▸ Description of the task
Write out the data below in full, unchanged, minus the images.

---------- Exercise data ----------

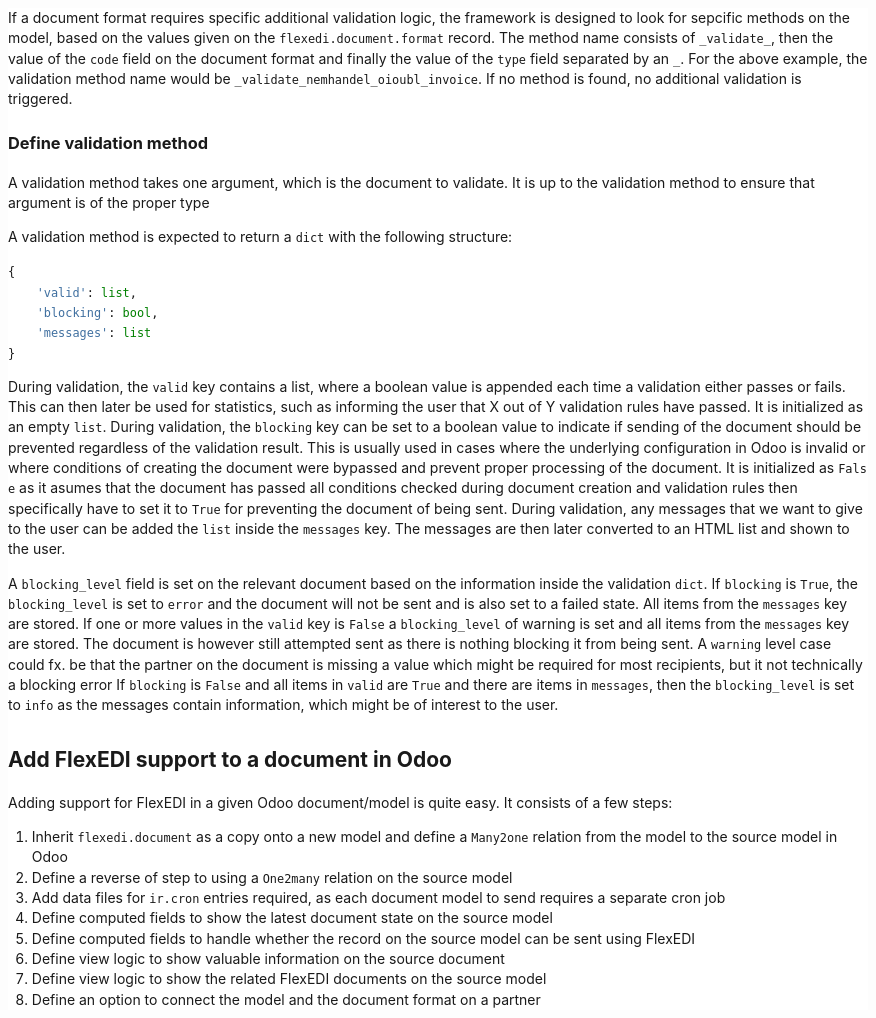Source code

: If a document format requires specific additional validation logic, the framework is designed to look for sepcific methods on the model, based on the values given on the `flexedi.document.format` record.
The method name consists of `_validate_`, then the value of the `code` field on the document format and finally the value of the `type` field separated by an `_`.
For the above example, the validation method name would be `_validate_nemhandel_oioubl_invoice`. If no method is found, no additional validation is triggered.

### Define validation method
A validation method takes one argument, which is the document to validate. It is up to the validation method to ensure that argument is of the proper type

A validation method is expected to return a `dict` with the following structure:

```python
{
    'valid': list,
    'blocking': bool,
    'messages': list
}
```

During validation, the `valid` key contains a list, where a boolean value is appended each time a validation either passes or fails. This can then later be used for statistics, such as informing the user that X out of Y validation rules have passed. It is initialized as an empty `list`.
During validation, the `blocking` key can be set to a boolean value to indicate if sending of the document should be prevented regardless of the validation result. This is usually used in cases where the underlying configuration in Odoo is invalid or where conditions of creating the document were bypassed and prevent proper processing of the document. It is initialized as `False` as it asumes that the document has passed all conditions checked during document creation and validation rules then specifically have to set it to `True` for preventing the document of being sent.
During validation, any messages that we want to give to the user can be added the `list` inside the `messages` key. The messages are then later converted to an HTML list and shown to the user.

A `blocking_level` field is set on the relevant document based on the information inside the validation `dict`. If `blocking` is `True`, the `blocking_level` is set to `error` and the document will not be sent and is also set to a failed state. All items from the `messages` key are stored. If one or more values in the `valid` key is `False` a `blocking_level` of warning is set and all items from the `messages` key are stored. The document is however still attempted sent as there is nothing blocking it from being sent. A `warning` level case could fx. be that the partner on the document is missing a value which might be required for most recipients, but it not technically a blocking error
If `blocking` is `False` and all items in `valid` are `True` and there are items in `messages`, then the `blocking_level` is set to `info` as the messages contain information, which might be of interest to the user.

## Add FlexEDI support to a document in Odoo
Adding support for FlexEDI in a given Odoo document/model is quite easy.
It consists of a few steps:
 1. Inherit `flexedi.document` as a copy onto a new model and define a `Many2one` relation from the model to the source model in Odoo
 2. Define a reverse of step to using a `One2many` relation on the source model
 3. Add data files for `ir.cron` entries required, as each document model to send requires a separate cron job
 4. Define computed fields to show the latest document state on the source model
 5. Define computed fields to handle whether the record on the source model can be sent using FlexEDI
 6. Define view logic to show valuable information on the source document
 7. Define view logic to show the related FlexEDI documents on the source model
 8. Define an option to connect the model and the document format on a partner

----------

▸ Problem solution
Source code

: If a document format requires specific additional validation logic, the framework is designed to look for sepcific methods on the model, based on the values given on the `flexedi.document.format` record.
The method name consists of `_validate_`, then the value of the `code` field on the document format and finally the value of the `type` field separated by an `_`.
For the above example, the validation method name would be `_validate_nemhandel_oioubl_invoice`. If no method is found, no additional validation is triggered.

### Define validation method
A validation method takes one argument, which is the document to validate. It is up to the validation method to ensure that argument is of the proper type

A validation method is expected to return a `dict` with the following structure:

```python
{
    'valid': list,
    'blocking': bool,
    'messages': list
}
```

During validation, the `valid` key contains a list, where a boolean value is appended each time a validation either passes or fails. This can then later be used for statistics, such as informing the user that X out of Y validation rules have passed. It is initialized as an empty `list`.
During validation, the `blocking` key can be set to a boolean value to indicate if sending of the document should be prevented regardless of the validation result. This is usually used in cases where the underlying configuration in Odoo is invalid or where conditions of creating the document were bypassed and prevent proper processing of the document. It is initialized as `False` as it asumes that the document has passed all conditions checked during document creation and validation rules then specifically have to set it to `True` for preventing the document of being sent.
During validation, any messages that we want to give to the user can be added the `list` inside the `messages` key. The messages are then later converted to an HTML list and shown to the user.

A `blocking_level` field is set on the relevant document based on the information inside the validation `dict`. If `blocking` is `True`, the `blocking_level` is set to `error` and the document will not be sent and is also set to a failed state. All items from the `messages` key are stored. If one or more values in the `valid` key is `False` a `blocking_level` of warning is set and all items from the `messages` key are stored. The document is however still attempted sent as there is nothing blocking it from being sent. A `warning` level case could fx. be that the partner on the document is missing a value which might be required for most recipients, but it not technically a blocking error
If `blocking` is `False` and all items in `valid` are `True` and there are items in `messages`, then the `blocking_level` is set to `info` as the messages contain information, which might be of interest to the user.

## Add FlexEDI support to a document in Odoo
Adding support for FlexEDI in a given Odoo document/model is quite easy.
It consists of a few steps:
 1. Inherit `flexedi.document` as a copy onto a new model and define a `Many2one` relation from the model to the source model in Odoo
 2. Define a reverse of step to using a `One2many` relation on the source model
 3. Add data files for `ir.cron` entries required, as each document model to send requires a separate cron job
 4. Define computed fields to show the latest document state on the source model
 5. Define computed fields to handle whether the record on the source model can be sent using FlexEDI
 6. Define view logic to show valuable information on the source document
 7. Define view logic to show the related FlexEDI documents on the source model
 8. Define an option to connect the model and the document format on a partner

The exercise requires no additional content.